What actually causes eating disorders? Conventional mental health models have a very specific model for how eating disorders develop, that relate to mental and emotional trauma as well as faulty thinking patterns. The interventions tend to be purely psychological, and centered around “re learning” values around food and eating. Patients are encourage to think that “all food is good food” and any sign of any type of restriction is demonized.
But is this really what the root of the problem is? And does this approach even work? According to the National Institute of Health, relapse rate for people diagnosed with eating disorders after going into treatment is between 35 and 41% after just 18 months. Not great statistics.
However, the suggestion that not all eating disorders stem from an emotional root is met with a lot of anger and defensiveness among mental health practitioners. Understandably, people have traumatic histories around body shaming, dieting, and use of food as punishment and reward in childhood. This can lead to complex psychological relationships with food that certainly should be addressed through holistic approaches, which sometimes include cognitive interventions.

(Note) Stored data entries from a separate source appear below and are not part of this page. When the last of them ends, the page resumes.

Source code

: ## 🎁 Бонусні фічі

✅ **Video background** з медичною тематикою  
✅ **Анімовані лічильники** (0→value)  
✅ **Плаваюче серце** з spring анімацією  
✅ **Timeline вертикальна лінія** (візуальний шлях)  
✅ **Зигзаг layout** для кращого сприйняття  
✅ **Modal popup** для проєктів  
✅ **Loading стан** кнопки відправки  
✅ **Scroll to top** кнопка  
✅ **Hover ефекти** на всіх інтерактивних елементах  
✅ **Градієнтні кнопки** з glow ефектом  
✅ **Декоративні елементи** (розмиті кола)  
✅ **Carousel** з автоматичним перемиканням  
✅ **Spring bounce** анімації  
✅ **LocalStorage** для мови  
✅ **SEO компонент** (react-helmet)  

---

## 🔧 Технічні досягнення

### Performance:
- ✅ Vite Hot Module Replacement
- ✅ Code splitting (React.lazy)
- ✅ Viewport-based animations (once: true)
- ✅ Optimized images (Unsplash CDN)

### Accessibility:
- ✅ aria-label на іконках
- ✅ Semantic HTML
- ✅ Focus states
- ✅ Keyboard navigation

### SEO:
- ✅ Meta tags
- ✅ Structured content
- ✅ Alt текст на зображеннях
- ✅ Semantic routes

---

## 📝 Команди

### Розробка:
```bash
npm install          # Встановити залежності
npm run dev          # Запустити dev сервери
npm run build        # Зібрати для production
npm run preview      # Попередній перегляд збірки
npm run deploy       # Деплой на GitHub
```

However, many of the symptoms of eating disorders are largely physiological. This can include severe cases of anorexia and food restriction, binge eating, and food addiction. The obsessive compulsive nature of these disorders is often driven by chemical and hormonal imbalances, rather than being a purely emotional phenomena. In these cases, common mental health interventions such as “thought replacement” in CBT, intuitive eating, and the “all food is good food” approaches actually EXACERBATE the root causes.
Here are some of the factors that can PHYSIOLOGICALLY cause symptoms of eating disorders:
Low protein diets. This is the most common factor I see in binge eating cases. Over and over again, when a client comes to me with a binge eating disorder, they are under eating protein. This leaves their body in a state of high calorie malnutrition for essential amino acids they have not gotten in their diet. Blood sugar becomes dysregulated, mental function and decision making becomes poor, and binge eating is often the result. Notice that no one “binges” on steak. It is always more of the foods that are causing the problem in the first place. Instill a MINIMUM 90g of protein a day diet, and most often symptoms will resolve on their own. Amino acid deficiency can in itself be a cause for imbalanced mood and thinking patterns. I have had clients whose anxiety, depression, and even body dysmorphia spontaneously resolved when they started consistently getting enough protein in their diet. That is why my mini course YOUR STARVING BRAIN emphasizes amino acids so much in the diet plan.
Zinc and B vitamin deficiencies, ESPECIALLY B1 (thiamine) deficiency, are actually major causes of people who have a lack of appetite and end up engaging in restricting eating habits, often getting diagnosed as anorexic. B1 deficiency causes a metabolic shut down in the body- where we go into a critical “hibernation” mode which manifests as low energy, apathy, and appetite suppression. There is a very common pattern of especially girls becoming zinc and B vitamin deficient as they get into puberty, losing their joy in life, feeling tired all the time, not wanting to eat anymore, and transitioning to a vegan or vegetarian diet. Because most foods that contain high levels of zinc and B vitamins are animal foods, this turns into a terrible feedback loop that exacerbates the underlying problem. Many times, when girls like this come to my practice, they relate to me that they don’t necessary try to restrict food, rather they don’t like food, have no appetite, and as a side effect to this become obsessed with seeing how long they can go without eating (note that obsessive/compulsive behaviors are also correlated with zinc and B vitamin deficiencies, especially B1 and B6). Correcting the diet and using strategic supplementation is the solution- not necessarily a deep dive into emotions or psychology.
Diet culture, or the idea that there are moral values around certain foods, or that body aesthetics relates in any way to inherent self worth, it harmful and should be squashed in all forms. On the other hand, the idea that therapeutic diets or strategic restriction of certain foods or food groups is inherently harmful in itself ignores key aspects of human physiology that nutrition science has known for decades. We need to find a healthy balance, recognizing the important of nuance when we talk about these issues.